Google speaker with security hole
For a long time, there was a gaping security hole in Google speakers such as the Google Home Mini, through which strangers from the outside could simply listen in unnoticed. This was reported by a security researcher on his blog, who had tested the gap with his own speaker.
On his blog, the researcher reveals that Google paid out a reward for reporting the gap in April 2021, after which reports of the gap closing stopped. This was followed by further bonus payments to the researcher by April 2022, meaning he received a total of $107,500 from Google.
Researcher receives over $100,000 from Google
In his post, he also goes into detail about how the vulnerability could be exploited, how he tested it, and gives more technical details for anyone interested.
“I was recently rewarded a total of $107,500 by Google for responsibly sharing a vulnerability in Google Home smart speakers that allowed attackers in wireless range to install a “backdoor” account on the device,” the researcher said.

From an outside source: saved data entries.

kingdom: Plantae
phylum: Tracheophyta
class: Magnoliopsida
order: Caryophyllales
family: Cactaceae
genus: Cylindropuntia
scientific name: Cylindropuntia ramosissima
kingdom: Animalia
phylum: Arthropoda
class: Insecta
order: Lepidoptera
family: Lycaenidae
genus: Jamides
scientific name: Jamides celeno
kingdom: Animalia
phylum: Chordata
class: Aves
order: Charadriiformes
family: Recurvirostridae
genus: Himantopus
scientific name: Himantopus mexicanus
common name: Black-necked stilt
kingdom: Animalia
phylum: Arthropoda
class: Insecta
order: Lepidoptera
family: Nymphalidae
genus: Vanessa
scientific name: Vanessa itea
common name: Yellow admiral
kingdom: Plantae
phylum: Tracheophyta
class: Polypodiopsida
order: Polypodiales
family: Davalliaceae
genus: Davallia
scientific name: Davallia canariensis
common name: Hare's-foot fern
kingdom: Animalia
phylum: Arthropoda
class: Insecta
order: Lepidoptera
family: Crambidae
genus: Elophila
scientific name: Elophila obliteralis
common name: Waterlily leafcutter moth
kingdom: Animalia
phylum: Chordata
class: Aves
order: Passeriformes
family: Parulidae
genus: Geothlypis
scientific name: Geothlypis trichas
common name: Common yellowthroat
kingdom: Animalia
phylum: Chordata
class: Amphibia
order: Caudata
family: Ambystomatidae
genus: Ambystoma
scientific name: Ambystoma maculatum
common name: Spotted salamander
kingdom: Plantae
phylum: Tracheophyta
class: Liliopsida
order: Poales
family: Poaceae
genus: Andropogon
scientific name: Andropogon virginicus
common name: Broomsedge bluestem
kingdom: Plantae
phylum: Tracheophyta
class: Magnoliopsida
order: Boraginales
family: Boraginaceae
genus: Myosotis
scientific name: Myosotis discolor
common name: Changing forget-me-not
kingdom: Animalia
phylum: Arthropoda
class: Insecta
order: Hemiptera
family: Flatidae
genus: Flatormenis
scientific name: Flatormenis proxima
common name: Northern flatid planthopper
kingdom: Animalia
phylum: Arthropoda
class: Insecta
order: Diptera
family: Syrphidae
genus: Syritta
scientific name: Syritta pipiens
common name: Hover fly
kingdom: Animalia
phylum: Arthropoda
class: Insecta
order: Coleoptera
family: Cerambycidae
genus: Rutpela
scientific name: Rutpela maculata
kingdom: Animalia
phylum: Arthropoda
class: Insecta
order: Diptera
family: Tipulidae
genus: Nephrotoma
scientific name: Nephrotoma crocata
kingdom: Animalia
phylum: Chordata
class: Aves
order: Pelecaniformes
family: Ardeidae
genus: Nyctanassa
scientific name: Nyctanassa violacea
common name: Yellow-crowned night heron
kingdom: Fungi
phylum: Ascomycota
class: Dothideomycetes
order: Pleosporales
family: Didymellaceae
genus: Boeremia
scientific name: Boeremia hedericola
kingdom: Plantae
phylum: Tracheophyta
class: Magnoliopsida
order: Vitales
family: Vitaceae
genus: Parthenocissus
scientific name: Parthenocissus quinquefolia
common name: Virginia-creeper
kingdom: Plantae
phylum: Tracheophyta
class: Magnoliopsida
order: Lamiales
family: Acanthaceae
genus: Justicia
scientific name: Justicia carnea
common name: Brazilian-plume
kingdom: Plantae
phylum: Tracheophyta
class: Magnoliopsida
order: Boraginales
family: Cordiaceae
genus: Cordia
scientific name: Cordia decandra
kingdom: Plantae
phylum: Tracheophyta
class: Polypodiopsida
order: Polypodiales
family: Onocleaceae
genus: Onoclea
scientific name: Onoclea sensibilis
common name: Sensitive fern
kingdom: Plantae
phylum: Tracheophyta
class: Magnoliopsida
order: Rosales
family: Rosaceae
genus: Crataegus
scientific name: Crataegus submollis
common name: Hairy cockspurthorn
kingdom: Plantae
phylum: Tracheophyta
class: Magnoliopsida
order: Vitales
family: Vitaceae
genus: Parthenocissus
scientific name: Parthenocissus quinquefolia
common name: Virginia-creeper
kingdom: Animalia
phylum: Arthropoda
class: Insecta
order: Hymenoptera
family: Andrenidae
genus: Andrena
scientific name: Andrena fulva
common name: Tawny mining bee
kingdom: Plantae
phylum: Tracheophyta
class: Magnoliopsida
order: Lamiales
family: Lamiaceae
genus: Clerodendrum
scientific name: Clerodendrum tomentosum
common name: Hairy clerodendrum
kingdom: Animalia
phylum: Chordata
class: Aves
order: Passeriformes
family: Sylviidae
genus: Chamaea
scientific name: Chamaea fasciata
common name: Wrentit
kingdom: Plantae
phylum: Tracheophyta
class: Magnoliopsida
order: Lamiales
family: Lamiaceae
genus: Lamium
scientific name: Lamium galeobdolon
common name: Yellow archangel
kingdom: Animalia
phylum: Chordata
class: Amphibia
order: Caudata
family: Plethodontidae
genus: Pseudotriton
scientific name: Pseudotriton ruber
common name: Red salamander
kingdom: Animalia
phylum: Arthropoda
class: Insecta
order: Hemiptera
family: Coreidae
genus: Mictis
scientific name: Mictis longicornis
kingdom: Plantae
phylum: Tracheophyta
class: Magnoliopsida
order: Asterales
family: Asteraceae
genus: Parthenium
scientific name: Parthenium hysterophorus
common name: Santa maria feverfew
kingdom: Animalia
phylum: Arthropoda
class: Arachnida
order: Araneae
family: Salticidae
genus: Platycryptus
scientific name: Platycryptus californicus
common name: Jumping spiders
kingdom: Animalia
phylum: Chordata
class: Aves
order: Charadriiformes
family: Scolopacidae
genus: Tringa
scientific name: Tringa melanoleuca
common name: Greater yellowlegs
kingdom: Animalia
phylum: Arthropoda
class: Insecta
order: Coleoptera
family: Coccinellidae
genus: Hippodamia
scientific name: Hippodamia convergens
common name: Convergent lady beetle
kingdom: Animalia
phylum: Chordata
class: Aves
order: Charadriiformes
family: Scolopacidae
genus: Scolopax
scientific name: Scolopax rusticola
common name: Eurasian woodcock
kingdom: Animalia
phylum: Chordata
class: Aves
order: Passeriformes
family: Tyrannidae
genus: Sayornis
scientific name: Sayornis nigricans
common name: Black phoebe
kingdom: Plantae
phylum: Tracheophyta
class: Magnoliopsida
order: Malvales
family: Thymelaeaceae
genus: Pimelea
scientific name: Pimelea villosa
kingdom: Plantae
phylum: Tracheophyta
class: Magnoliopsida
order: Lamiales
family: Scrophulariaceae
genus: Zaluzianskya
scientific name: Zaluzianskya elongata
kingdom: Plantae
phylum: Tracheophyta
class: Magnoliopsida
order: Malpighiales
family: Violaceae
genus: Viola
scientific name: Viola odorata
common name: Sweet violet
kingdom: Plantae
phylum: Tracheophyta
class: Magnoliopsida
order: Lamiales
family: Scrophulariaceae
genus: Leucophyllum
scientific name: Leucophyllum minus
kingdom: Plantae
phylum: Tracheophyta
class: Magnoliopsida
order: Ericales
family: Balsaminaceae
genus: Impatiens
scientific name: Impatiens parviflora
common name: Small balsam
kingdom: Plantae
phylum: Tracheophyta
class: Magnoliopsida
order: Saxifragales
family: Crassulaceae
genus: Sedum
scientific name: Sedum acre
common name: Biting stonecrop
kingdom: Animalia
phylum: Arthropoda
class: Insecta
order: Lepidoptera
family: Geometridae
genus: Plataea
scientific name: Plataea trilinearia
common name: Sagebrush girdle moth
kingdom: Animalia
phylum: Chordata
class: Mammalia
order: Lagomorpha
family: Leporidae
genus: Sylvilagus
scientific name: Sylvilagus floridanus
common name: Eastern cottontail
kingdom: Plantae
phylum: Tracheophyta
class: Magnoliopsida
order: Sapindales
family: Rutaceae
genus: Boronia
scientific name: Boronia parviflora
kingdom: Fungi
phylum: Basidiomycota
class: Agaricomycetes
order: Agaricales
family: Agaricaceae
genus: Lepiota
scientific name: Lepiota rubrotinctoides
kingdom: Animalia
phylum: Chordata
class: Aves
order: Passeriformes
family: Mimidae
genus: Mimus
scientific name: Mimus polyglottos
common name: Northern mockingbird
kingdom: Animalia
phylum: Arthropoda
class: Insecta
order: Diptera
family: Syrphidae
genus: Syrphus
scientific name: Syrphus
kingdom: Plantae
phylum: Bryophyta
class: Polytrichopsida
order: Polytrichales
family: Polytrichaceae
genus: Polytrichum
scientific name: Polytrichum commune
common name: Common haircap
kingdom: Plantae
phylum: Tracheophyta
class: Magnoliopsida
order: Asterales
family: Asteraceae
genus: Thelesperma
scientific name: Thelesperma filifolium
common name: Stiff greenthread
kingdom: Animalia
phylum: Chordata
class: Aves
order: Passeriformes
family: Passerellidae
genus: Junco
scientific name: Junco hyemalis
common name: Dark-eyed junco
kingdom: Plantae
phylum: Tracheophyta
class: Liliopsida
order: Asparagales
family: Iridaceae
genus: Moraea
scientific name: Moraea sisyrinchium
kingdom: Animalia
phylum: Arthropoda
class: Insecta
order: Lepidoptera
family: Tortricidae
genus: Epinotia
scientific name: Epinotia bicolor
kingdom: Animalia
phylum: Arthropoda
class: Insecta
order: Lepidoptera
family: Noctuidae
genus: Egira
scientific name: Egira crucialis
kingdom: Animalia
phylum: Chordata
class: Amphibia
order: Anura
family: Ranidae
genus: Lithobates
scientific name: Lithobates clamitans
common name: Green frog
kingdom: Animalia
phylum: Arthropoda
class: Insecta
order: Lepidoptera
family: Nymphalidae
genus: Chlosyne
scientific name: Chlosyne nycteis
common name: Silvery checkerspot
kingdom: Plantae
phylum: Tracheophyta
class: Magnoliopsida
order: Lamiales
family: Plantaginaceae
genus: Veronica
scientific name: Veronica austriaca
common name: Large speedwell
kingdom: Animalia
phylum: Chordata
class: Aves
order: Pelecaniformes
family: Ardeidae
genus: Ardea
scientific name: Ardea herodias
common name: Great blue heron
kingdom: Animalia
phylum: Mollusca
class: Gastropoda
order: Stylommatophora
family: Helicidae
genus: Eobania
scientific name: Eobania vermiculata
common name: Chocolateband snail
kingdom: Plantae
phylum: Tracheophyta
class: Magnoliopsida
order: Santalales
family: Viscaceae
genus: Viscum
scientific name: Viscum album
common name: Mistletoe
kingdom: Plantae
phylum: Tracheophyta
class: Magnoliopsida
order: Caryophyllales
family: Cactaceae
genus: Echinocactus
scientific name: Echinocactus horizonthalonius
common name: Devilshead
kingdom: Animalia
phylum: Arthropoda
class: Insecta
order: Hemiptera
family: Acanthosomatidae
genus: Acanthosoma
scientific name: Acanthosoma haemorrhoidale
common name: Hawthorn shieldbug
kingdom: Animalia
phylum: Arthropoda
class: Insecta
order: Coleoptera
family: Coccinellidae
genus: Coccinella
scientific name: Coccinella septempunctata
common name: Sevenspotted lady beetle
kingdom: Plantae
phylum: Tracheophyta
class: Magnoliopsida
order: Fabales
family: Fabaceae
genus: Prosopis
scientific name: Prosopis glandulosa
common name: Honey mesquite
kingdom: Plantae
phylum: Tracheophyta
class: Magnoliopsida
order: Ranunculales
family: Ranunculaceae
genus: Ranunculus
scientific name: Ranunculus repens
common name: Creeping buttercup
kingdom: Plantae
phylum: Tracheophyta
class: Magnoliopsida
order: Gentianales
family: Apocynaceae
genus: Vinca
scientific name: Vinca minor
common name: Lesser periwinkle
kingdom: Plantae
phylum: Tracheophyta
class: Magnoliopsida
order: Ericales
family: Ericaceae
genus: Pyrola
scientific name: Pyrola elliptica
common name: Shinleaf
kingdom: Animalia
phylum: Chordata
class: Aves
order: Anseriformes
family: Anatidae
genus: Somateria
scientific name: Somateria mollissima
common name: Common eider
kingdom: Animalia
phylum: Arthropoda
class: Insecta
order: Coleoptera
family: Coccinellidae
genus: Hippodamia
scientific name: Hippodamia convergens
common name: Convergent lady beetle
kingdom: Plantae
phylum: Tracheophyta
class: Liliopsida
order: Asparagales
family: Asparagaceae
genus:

This could be used to send commands to the smart speakers over the Internet, access the microphone feed and make arbitrary HTTP requests on the victim’s LAN. It could even apparently be used to read the WLAN password, while attackers could potentially gain direct access to other victims’ devices.
“These problems have since been fixed,” the researcher concludes in the introduction. Good to know, even if of course this doesn’t cast too good a light on smart speakers and them in particular in the Google ecosystem.
Only recently, in August 2022, a security vulnerability was discovered in Google Chrome, which could also be closed shortly afterwards via an update.